Define a homomorphism $f_t$ from $\mathbb{Z}$ to $U(1)$ by $$f_t: n \rightarrow \exp {(i2\pi n t)},\,\,\,\,\,\, n\in \mathbb{Z}$$ where $t\in[0,1)$. Obviously if $t=1/m$ with $m\in\mathbb{Z}^+$, the quotient group $U(1)/\mathbb{Z}$ is isomorphic to $U(1)$. I think this can be generalized to the case when $t$ is a rational number between $0$ and $1$. My question is if $t$ is an irrational number, what is the quotient group $U(1)/\mathbb{Z}$?
Any comment, proof, or references will be appreciated!
NOTE: I made a stupid mistake here.
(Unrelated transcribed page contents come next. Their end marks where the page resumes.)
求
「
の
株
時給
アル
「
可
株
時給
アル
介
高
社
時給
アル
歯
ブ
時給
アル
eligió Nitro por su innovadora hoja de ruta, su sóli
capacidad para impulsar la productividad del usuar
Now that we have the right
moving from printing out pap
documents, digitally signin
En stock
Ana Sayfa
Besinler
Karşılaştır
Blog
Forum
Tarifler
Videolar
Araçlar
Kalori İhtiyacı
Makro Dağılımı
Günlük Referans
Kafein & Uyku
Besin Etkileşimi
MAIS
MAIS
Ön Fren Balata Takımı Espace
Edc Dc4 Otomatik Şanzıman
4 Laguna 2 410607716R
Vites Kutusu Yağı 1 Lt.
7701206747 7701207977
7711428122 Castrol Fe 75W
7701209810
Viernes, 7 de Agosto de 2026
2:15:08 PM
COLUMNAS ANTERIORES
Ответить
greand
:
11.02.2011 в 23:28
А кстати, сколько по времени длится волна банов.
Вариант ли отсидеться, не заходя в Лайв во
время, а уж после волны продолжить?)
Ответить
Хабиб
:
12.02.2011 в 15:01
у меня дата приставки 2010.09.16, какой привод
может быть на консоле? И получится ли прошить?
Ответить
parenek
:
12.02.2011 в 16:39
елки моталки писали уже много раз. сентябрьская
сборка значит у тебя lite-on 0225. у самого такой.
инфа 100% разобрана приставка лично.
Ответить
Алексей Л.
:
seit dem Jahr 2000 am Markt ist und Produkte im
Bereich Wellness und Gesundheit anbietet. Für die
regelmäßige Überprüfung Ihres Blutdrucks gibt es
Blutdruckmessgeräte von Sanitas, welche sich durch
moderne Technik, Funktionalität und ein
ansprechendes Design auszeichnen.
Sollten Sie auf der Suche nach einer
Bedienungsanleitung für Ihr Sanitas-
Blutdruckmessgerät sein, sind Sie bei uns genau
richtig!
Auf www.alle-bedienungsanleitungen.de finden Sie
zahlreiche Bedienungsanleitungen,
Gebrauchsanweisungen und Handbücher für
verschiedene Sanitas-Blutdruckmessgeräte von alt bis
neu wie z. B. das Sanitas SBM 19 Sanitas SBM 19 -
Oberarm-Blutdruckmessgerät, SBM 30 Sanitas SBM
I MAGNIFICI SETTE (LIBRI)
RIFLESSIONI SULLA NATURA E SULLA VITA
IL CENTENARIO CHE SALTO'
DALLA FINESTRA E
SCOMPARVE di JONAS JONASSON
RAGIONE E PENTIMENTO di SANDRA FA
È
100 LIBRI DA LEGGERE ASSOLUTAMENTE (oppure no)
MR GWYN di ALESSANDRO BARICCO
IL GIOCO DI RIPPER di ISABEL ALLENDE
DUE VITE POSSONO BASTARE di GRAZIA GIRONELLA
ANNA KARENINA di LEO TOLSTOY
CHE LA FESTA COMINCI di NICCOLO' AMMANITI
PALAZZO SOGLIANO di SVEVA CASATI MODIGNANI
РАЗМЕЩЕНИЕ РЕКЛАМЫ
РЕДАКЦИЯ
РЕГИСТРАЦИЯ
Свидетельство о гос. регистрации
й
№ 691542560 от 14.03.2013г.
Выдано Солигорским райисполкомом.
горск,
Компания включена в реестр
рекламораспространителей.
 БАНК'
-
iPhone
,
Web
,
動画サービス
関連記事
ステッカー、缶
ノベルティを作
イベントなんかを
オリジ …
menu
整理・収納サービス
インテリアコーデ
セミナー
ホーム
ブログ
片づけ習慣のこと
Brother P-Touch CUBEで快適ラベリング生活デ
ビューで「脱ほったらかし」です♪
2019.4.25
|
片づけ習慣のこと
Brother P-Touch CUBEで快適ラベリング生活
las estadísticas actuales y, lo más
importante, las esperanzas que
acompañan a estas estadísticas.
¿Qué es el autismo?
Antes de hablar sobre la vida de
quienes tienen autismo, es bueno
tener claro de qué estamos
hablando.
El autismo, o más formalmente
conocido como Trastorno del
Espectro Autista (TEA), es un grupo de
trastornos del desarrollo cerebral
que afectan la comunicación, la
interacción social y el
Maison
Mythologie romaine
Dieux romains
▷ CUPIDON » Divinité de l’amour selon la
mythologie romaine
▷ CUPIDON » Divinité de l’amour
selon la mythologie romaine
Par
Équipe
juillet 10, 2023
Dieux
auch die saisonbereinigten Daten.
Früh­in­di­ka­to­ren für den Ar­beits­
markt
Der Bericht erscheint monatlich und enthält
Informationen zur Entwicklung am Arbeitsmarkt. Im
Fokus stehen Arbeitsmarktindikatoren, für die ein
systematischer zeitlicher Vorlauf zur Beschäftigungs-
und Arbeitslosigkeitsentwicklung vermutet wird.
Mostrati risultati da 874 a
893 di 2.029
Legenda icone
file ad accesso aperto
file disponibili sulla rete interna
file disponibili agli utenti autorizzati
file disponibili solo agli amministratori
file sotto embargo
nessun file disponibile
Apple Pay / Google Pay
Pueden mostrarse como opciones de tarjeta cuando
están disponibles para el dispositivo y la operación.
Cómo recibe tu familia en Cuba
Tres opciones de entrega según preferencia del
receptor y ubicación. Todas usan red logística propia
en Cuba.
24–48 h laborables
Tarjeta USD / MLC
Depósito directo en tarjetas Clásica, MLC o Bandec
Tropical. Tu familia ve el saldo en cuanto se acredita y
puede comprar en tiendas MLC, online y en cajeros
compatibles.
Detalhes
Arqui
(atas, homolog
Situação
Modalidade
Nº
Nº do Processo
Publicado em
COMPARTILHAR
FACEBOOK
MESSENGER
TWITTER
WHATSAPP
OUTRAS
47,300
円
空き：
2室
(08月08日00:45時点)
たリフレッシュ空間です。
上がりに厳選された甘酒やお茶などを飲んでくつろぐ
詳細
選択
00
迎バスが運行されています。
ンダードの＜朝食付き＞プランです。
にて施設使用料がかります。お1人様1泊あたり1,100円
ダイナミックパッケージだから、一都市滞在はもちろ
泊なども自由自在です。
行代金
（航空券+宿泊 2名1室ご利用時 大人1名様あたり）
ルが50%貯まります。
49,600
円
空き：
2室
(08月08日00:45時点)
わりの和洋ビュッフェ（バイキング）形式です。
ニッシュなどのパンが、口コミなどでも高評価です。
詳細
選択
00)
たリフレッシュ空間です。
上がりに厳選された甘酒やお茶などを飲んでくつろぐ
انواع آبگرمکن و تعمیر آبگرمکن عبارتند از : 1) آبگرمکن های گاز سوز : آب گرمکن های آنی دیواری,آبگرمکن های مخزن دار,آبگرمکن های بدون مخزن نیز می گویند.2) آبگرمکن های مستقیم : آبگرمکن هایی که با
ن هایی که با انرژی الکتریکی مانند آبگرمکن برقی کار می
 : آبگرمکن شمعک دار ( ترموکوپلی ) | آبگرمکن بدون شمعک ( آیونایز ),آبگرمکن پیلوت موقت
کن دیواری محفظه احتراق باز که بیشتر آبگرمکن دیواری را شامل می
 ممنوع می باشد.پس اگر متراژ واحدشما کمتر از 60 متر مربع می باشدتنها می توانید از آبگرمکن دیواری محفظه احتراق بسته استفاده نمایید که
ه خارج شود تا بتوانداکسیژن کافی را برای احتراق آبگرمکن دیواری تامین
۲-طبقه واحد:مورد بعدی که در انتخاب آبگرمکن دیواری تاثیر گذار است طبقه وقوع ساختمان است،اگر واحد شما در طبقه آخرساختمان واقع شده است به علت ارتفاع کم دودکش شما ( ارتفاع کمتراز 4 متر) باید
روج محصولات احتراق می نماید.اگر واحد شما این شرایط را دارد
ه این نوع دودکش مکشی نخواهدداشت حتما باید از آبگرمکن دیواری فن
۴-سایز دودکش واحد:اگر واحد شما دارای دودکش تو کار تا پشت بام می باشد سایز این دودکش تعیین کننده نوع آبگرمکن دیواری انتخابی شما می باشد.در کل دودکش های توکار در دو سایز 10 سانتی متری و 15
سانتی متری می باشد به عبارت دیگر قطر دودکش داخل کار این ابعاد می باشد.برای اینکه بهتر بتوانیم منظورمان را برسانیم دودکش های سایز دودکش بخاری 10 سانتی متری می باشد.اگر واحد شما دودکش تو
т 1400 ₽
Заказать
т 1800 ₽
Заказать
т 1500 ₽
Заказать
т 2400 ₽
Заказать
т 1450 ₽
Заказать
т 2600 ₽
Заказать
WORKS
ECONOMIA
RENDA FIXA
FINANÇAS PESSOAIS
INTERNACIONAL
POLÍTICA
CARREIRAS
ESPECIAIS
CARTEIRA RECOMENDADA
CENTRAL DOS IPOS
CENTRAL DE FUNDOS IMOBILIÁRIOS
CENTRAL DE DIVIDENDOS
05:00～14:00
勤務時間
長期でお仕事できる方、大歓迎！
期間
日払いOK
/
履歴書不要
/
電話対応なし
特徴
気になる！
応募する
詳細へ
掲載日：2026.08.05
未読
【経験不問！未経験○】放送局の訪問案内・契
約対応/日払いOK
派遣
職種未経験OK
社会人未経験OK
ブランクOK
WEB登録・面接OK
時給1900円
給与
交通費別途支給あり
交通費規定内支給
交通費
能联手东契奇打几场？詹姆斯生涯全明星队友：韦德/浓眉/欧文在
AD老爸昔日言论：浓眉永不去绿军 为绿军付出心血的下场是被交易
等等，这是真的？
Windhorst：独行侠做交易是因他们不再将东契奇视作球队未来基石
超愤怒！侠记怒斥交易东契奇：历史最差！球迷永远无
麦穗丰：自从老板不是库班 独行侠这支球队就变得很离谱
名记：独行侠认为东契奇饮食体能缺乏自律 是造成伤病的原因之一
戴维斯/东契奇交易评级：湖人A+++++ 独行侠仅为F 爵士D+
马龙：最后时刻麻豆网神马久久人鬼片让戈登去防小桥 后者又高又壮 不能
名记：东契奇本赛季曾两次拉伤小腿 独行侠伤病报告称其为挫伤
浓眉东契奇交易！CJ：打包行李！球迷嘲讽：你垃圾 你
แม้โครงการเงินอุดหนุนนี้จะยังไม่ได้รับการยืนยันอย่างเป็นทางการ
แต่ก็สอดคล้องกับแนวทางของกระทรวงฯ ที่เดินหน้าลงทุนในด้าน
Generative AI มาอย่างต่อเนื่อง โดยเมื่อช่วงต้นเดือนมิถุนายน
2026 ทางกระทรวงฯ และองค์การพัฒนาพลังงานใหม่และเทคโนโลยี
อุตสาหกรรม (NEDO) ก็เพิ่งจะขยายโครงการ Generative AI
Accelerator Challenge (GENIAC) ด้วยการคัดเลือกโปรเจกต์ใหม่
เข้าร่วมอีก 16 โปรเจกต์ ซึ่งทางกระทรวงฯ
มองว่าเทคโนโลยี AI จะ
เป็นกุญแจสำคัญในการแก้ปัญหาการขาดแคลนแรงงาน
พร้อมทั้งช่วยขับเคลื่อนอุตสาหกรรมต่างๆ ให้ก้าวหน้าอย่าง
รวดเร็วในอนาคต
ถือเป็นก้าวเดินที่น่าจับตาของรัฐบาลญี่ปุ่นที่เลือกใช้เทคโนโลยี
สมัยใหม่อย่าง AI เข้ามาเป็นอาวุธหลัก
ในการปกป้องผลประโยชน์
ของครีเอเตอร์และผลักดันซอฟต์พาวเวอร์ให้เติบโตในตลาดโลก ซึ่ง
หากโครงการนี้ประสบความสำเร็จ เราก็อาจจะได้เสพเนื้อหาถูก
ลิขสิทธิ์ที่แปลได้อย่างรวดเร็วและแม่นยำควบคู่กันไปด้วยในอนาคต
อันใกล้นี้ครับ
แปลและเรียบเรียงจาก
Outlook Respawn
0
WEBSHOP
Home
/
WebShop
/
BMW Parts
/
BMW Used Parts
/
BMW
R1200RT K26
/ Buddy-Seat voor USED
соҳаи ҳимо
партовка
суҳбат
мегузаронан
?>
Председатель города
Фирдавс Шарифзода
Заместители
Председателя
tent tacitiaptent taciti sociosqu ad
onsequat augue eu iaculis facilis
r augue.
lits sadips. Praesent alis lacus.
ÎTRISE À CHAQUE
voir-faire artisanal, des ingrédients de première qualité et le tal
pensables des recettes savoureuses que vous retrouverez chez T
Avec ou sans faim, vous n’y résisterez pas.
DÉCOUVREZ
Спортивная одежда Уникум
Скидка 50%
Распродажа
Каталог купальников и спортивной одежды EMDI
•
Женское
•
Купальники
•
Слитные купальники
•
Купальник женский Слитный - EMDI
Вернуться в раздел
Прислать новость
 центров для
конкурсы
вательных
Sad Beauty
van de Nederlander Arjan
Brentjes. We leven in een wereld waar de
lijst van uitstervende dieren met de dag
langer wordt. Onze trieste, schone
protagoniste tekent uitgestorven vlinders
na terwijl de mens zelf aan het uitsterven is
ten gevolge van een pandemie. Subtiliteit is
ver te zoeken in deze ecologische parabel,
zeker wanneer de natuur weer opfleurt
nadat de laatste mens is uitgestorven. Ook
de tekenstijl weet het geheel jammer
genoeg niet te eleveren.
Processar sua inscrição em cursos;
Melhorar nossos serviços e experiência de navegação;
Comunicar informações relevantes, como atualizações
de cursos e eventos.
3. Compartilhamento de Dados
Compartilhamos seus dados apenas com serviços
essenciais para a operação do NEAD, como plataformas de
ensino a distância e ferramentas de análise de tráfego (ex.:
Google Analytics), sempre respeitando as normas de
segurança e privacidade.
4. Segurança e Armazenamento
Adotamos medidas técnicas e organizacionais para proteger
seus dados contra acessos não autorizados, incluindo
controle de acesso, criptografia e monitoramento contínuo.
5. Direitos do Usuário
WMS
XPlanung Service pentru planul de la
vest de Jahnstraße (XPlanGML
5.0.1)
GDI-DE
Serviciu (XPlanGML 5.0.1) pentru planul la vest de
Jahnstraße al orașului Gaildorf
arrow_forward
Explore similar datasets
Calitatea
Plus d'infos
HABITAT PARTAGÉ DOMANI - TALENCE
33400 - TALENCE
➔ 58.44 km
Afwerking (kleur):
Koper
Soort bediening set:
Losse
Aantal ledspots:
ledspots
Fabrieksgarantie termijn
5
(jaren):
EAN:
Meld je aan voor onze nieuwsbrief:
For $t\in \mathbb{Q}$, the image of the map $f_t$ is not $\mathbb{Z}$. But I think for irrational $t$, the image will be $\mathbb{Z}$. So I think $\mathbb{Z}$ is a subgroup of $U(1)$. Please correct me if I am wrong.
The map $e^{i2\pi \theta}\mapsto e^{i2\pi \theta/t}$ is a homomorphism from $U(1)$ onto $U(1)$ that has kernel given by the image of the map you specified above. By the first isomorphism theorem, we see that the quotient group is $U(1)$.